The Oklahoma vaccination survey found that about 93.4% of public school kindergartners and 87.6% of private school kindergartners were up-to-date for the vaccine that contains the measles vaccine.
Meanwhile, exemption rates among Oklahoma kindergartners increased from 1.9% in 2016-17 to 2.2% in 2017-18. In 2014, the exemption rate in Oklahoma was 1.5% of kindergartners.
Smith said nationwide, the goal is to achieve a 95% or greater vaccination rate for all immunizations.
The likelihood that an outbreak could occur in Oklahoma is greater since it ranks towards the bottom of states in immunization rates, Smith said.
The Health Department survey found that 92.6% of kindergartners were current on the measles vaccine.
Mike Mannell, epidemiologist at the state Health Department’s Acute Disease Service division, said the immunity threshold to achieve herd immunity for measles was about 94% of the population.
The 2017-18 survey found 92.6% of kindergartners to be up-to-date on the vaccine that protects against measles.
Vaccination rates in TPS
A Tulsa World analysis of the Oklahoma Health Department survey data found 87.9% of Tulsa Public School kindergartners to be up-to-date on all vaccines.
Or put another way, about 360 of the approximately 3,000 TPS kindergartners were not up-to-date on their vaccines.
Of the total, about 63 TPS kindergartners claimed an exemption from one or more vaccines.
TPS’s Eisenhower International Elementary School a French and Spanish language immersion school, had the second highest number of kindergartners in a state school who claimed an exemption: 16.
Dr. Ebony Johnson, executive director of Student and Family Support Services, Tulsa Public Schools, said the district conducts a “big push” prior to the beginning of each school year to ensure students have received all of their vaccinations or have completed an exemption form.
The effort includes offering free vaccinations during student registration, Johnson said.
“Everyone works collectively and collaboratively with families to get those vaccinations completed,” Johnson said.
However, Johnson said students are permitted to attend school regardless of whether vaccinations have been obtained or an exemption has been filed.
“We do allow students to (attend) because we don’t want to not allow students to come to school and then to be behind,” Johnson said.
So is it possible for a TPS student to attend class for an entire school year without providing the proper vaccination paperwork?
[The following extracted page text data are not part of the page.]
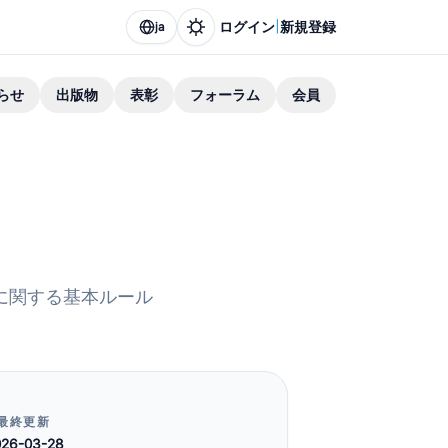
|
ログイン
新規登録
ja
らせ
出版物
表彰
フォーラム
会員
加に関する基本ルール
最終更新
026-03-28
“I’ll just say that we definitely make a very strong effort to get both vaccinations completed and shot records updated as well as for families who choose not to get exemption forms filled out,” Johnson said. “We are very committed to supporting our families to actually get either the vaccinations done or the exemption filled out without penalization of students not being able to receive their education.”
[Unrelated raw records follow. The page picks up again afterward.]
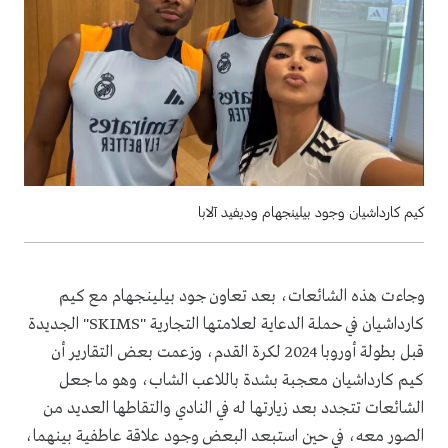
كيم كارداشيان وجود بيلينجهام وديفيد آلابا
وجاءت هذه الشائعات، بعد تعاون جود بيلينجهام مع كيم
كارداشيان في حملة الدعاية لعلامتها التجارية "SKIMS" الجديدة
قبل بطولة أوروبا 2024 لكرة القدم، وزعمت بعض التقارير أن
كيم كارداشيان معجبة بشدة باللاعب الشاب، وهو ما جعل
الشائعات تتجدد بعد زيارتها له في النادي والتقاطها العديد من
الصور معه، في حين استبعد البعض وجود علاقة عاطفية بينهما،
Regarding the nearly 14% exemption rate for Eisenhower Elementary kindergarten students, Johnson said: “The 13.9% is a reflection of families who are choosing to not vaccinate for whatever those particular family values and beliefs are. Those are things that we typically just respect, the fact that families have chosen that decision, but on the other hand we strongly encourage all of our families to have their students vaccinated.”
As for the 300 TPS students the survey showed to not have up-to-date vaccination records or an exemption form on file, Johnson suggested that the information may have been updated later in the school year.